Un nouveau navire touché dans le détroit
L’agence britannique de sécurité maritime UKMTO a indiqué qu’un cargo avait été frappé dans la nuit par un « projectile inconnu » dans le détroit d’Ormuz. Aucun bilan immédiat n’a été communiqué sur d’éventuels blessés ou dégâts.
Le détroit d’Ormuz reste soumis à des restrictions iraniennes depuis le blocage rétabli par Téhéran après l’échec, début juillet, du processus de sortie de crise américano-iranien. Les navires qui empruntent la zone sans autorisation iranienne sont régulièrement visés depuis cette reprise des tensions.
Selon l’Energy Information Administration américaine, 20,9 millions de barils par jour de pétrole et produits pétroliers ont transité par Ormuz au premier semestre 2025, soit environ 20 % de la consommation mondiale de liquides pétroliers et près d’un quart du commerce maritime mondial de pétrole.
Trump affirme que des discussions sont en cours
Donald Trump a assuré lundi que des négociations avec l’Iran se tenaient « en ce moment même », malgré les démentis de Téhéran. Le président américain a évoqué une réouverture possible de la voie maritime « dès demain », c’est-à-dire mardi 4 août, dans le cadre de discussions qui porteraient notamment sur la circulation des navires.
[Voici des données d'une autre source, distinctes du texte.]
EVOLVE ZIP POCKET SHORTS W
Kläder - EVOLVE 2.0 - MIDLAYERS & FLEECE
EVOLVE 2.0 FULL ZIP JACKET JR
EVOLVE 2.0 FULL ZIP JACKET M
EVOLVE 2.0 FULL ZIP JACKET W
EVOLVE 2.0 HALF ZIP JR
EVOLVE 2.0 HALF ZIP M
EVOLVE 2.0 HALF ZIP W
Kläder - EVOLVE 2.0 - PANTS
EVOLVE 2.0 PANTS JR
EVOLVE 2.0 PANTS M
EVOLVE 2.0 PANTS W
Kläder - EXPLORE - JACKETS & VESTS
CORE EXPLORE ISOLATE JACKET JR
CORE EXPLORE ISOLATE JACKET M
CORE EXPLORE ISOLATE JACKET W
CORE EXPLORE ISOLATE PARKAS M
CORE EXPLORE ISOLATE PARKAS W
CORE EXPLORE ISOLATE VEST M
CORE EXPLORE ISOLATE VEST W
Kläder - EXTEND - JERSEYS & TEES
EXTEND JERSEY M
« C’est la dernière chance qu’ont les Iraniens de signer un bon document », a déclaré Donald Trump à la Maison Blanche. Quelques jours plus tôt, il avait menacé de « frapper fort » la République islamique, avant de suspendre des plans d’attaque d’ampleur.
Le président américain a aussi affirmé que le détroit était « totalement contrôlé » par la marine américaine. Il a prévenu que le blocus américain des ports iraniens, rétabli en représailles, ne serait levé qu’en cas d’« accord » ou de « capitulation totale ».
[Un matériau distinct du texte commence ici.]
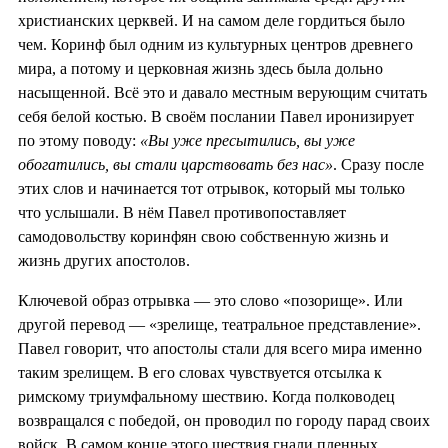
христианских церквей. И на самом деле гордиться было
чем. Коринф был одним из культурных центров древнего
мира, а потому и церковная жизнь здесь была дольно
насыщенной. Всё это и давало местным верующим считать
себя белой костью. В своём послании Павел иронизирует
по этому поводу:
«Вы уже пресытились, вы уже
обогатились, вы стали царствовать без нас»
. Сразу после
этих слов и начинается тот отрывок, который мы только
что услышали. В нём Павел противопоставляет
самодовольству коринфян свою собственную жизнь и
жизнь других апостолов.
Ключевой образ отрывка — это слово «позорище». Или
другой перевод — «зрелище, театральное представление».
Павел говорит, что апостолы стали для всего мира именно
таким зрелищем. В его словах чувствуется отсылка к
римскому триумфальному шествию. Когда полководец
возвращался с победой, он проводил по городу парад своих
войск. В самом конце этого шествия гнали пленных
L’Iran dit négocier seulement avec Oman
Le porte-parole du ministère iranien des Affaires étrangères, Esmaïl Baghaï, a contesté l’existence de pourparlers directs avec Washington. « Nous ne négocions pas avec les Etats-Unis en ce moment. Nous négocions avec Oman pour sécuriser un passage dans le détroit d’Ormuz », a-t-il déclaré lundi.
La veille, Esmaïl Baghaï avait indiqué qu’un accord avec Oman était proche pour rétablir une voie de navigation. Le sultanat, situé sur l’autre rive du détroit, n’a pas fait de déclaration à ce stade.
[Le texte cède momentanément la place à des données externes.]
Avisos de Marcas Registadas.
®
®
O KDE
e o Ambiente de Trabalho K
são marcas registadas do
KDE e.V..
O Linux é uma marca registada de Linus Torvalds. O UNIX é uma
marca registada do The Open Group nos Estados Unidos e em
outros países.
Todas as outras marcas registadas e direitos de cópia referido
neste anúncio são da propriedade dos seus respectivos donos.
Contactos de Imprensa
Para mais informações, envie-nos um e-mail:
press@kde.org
« Nous sommes sur le point de parvenir à un accord sur une route acceptable pour les deux parties - ni la route nord, ni la route sud -, dans le respect des droits souverains de chaque pays et la garantie de nos intérêts nationaux et de notre sécurité », avait affirmé dimanche Esmaïl Baghaï.
La route maritime reste au cœur du bras de fer
L’Iran refuse pour l’instant un retour aux conditions d’avant-guerre et n’autorise qu’un itinéraire longeant ses côtes. Téhéran envisage aussi des frais de passage, rejetés par les États-Unis et d’autres pays, et présentés comme contraires au droit de la mer.
Le détroit avait été rouvert brièvement après la signature, en juin, d’un protocole d’accord américano-iranien. Cette fenêtre avait permis à plusieurs navires immobilisés depuis des mois de quitter la zone et au trafic de reprendre progressivement, avant un nouveau durcissement iranien après la reprise des frappes américaines.
Donald Trump a affirmé avoir relancé le dialogue « à la demande » de Téhéran, avec le « soutien » de l’Arabie saoudite, des Émirats arabes unis et du Qatar. L’Iran a nié toute demande en ce sens et qualifié les propos du président américain de « nouveau mensonge », auquel Donald Trump a répondu en dénonçant la « duplicité incroyable » des dirigeants iraniens.
Les hostilités avaient commencé fin février par une offensive américano-israélienne sur Téhéran, avant une accalmie générale en avril puis une reprise début juillet. Selon des médias américains, Washington envisageait de nouveaux bombardements massifs le week-end dernier, notamment contre des infrastructures énergétiques, avant que Donald Trump dise y avoir renoncé à la demande de pays de la région qui, selon lui, « pensent qu’on a un accord ».